Fast forward a few years to my second year of medical school. There is this phenomenon that happens during that year called “sophomore syndrome.” While studying pathology and psychopathology and pharmacology and immunology and embryology and . . .many students believe they are pretty much diagnosable with or have had almost every disease studied. Students learn the truth of the absolute miracle that is every healthy pregnancy, child, and adult. During a series of lectures on psychopathology, axis II or personality disorders, we were told that the presence of two or more tattoos on a person should be considered a warning sign for some significant psychiatric problem such as antisocial personality disorder or bipolar disorder. As much as I still wanted a tattoo, I was terrified of being diagnosable “axis II.” I put the whole idea to bed until. . .
A few years, heartbreaks, and other life events later, I found myself standing outside a tattoo parlor in Asheville, North Carolina with my husband . . .should we? Could we? Will we get into trouble? (With whom? We were now the bosses at home and at work.) Well, no. We would not get into trouble with anyone EXCEPT our daughter. Our sweet, wise Emma was so uncomfortable with tattoos she refused even cute strawberry shortcake or Wonder Woman images on her friends’ arms. You don’t even want to know her response when her two older sisters and nanny came home one afternoon with coordinating machine printed stamps on their lower backs. Emma would need lots of time to get used to the idea.
The main reason I had for waiting was not fear of someone else’s opinion; I got over that (for the most part). It was that I could never decide on an image with which I wanted to be marked for the rest of my life. About a year after meeting our Haitian daughter it finally came to me. I had long believed I wanted a beautiful Celtic or Gaelic cross inside my right (and writing) wrist, but I could not find the one. Once I knew Lenia was truly ours, the words came. “Bondye Bon tout tan,” “God is good all the time,” in my handwriting, inside my right wrist. AND a map of Haiti on my left shoulder, hearts over Lenia’s birthplace and my clinic’s location. A month or so later, they were done- lines of love etched permanently in my skin.
Then, Greg decided it was time. He started researching and reading about tattoo styles, history, and design. He scheduled a Thursday night session with Doc Cooper of Saint Tattoo, and emerged marked with a beautiful cross, five roses, and a small symbol in tribute to us, all on his right upper arm. Coop designed a more feminine version for me, and what an experience that was. Profound in so many ways, not the least of which was that symbol for us.

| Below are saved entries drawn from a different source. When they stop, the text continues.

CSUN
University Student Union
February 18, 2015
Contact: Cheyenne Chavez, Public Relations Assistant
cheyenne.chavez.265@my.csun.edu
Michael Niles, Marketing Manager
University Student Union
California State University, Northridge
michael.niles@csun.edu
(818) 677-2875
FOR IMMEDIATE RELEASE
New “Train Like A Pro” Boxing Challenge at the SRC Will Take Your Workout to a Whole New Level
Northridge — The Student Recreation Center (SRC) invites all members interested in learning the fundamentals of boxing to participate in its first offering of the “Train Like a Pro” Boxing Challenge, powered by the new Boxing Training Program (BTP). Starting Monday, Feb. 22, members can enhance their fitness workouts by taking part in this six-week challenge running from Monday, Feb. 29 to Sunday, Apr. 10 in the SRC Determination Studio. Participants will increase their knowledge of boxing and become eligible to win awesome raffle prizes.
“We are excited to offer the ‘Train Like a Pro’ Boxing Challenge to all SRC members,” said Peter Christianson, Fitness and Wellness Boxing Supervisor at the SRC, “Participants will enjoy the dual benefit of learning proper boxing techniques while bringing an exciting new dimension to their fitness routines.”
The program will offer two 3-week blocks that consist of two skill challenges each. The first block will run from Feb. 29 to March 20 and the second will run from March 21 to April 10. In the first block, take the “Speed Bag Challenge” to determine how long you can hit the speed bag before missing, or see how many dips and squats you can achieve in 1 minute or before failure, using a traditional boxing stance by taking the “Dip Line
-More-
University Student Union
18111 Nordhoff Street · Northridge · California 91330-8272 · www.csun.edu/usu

There have been a few comments and stares at church and at my office. Emma and my parents were prepared in advance and, while not thrilled, they were at least tolerant; in fact, they were gracious.
I am no longer a second year med student, nor am I a “baby” doctor. Experience and plenty of excellent therapy has shown me that I don’t have every disease in the book, and I am thankfully not diagnosable “axis II.” Tattoos are no longer only for the marginalized in our society. They are now a part of our culture as much as Starbucks or fish tacos.

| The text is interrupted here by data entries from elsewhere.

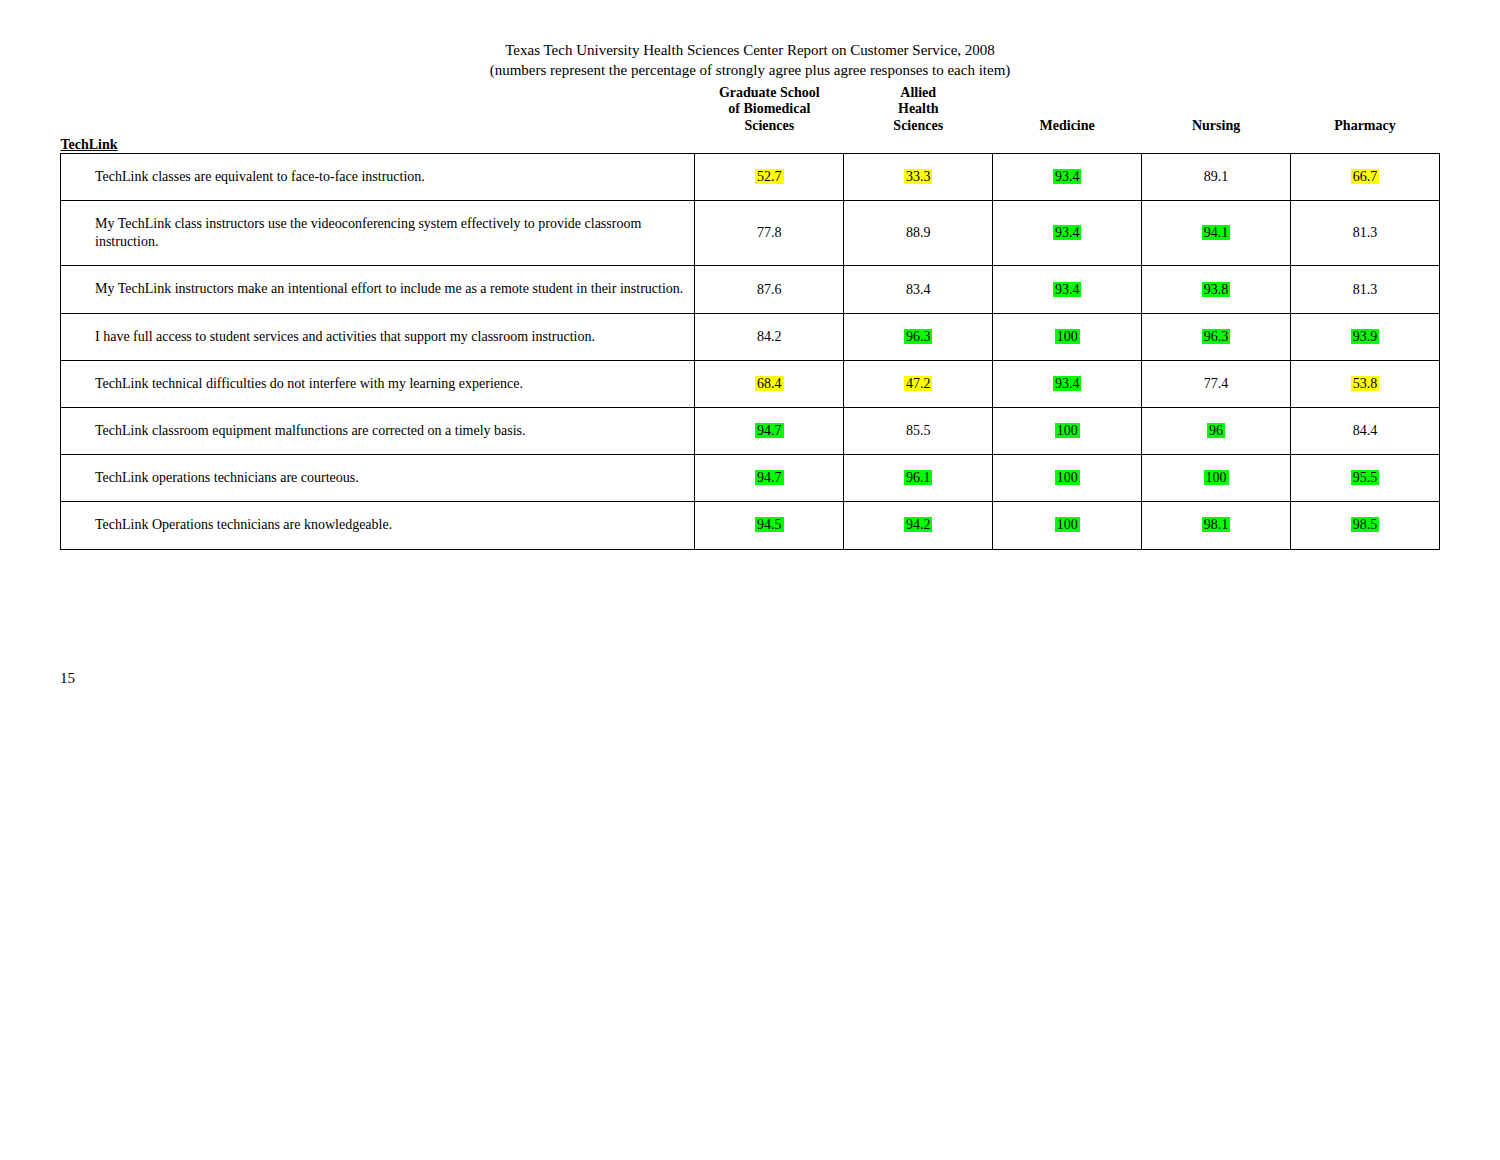Texas Tech University Health Sciences Center Report on Customer Service, 2008 (numbers represent the percentage of strongly agree plus agree responses to each item)
| | Graduate School of Biomedical Sciences | Allied Health Sciences | Medicine | Nursing | Pharmacy |
| --- | --- | --- | --- | --- | --- |
| TechLink | | | | | |
| TechLink classes are equivalent to face-to-face instruction. | 52.7 | 33.3 | 93.4 | 89.1 | 66.7 |
| My TechLink class instructors use the videoconferencing system effectively to provide classroom instruction. | 77.8 | 88.9 | 93.4 | 94.1 | 81.3 |
| My TechLink instructors make an intentional effort to include me as a remote student in their instruction. | 87.6 | 83.4 | 93.4 | 93.8 | 81.3 |
| I have full access to student services and activities that support my classroom instruction. | 84.2 | 96.3 | 100 | 96.3 | 93.9 |
| TechLink technical difficulties do not interfere with my learning experience. | 68.4 | 47.2 | 93.4 | 77.4 | 53.8 |
| TechLink classroom equipment malfunctions are corrected on a timely basis. | 94.7 | 85.5 | 100 | 96 | 84.4 |
| TechLink operations technicians are courteous. | 94.7 | 96.1 | 100 | 100 | 95.5 |
| TechLink Operations technicians are knowledgeable. | 94.5 | 94.2 | 100 | 98.1 | 98.5 |
15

I love my tattoos for lots of reasons. They are great conversation starters, especially in Haiti. Someone will smile at me, point to shoulder, and say, “Ou renmen Ayiti?” ( you love Haiti?) And I will say, “Wi! m’ renmen Ayiti anpil anpil!” ( I love Haiti very very much). People both in country and here ask me what my arm says, not expecting a girl like me to have Kreyol words etched in her skin. The surprised expressions have generated more than one great conversation about my love for God, Haiti, and my work there. Mostly though, I love my tattoos because they serve as visual reminders to love and accept myself and my body and my soul, just exactly as I am, today.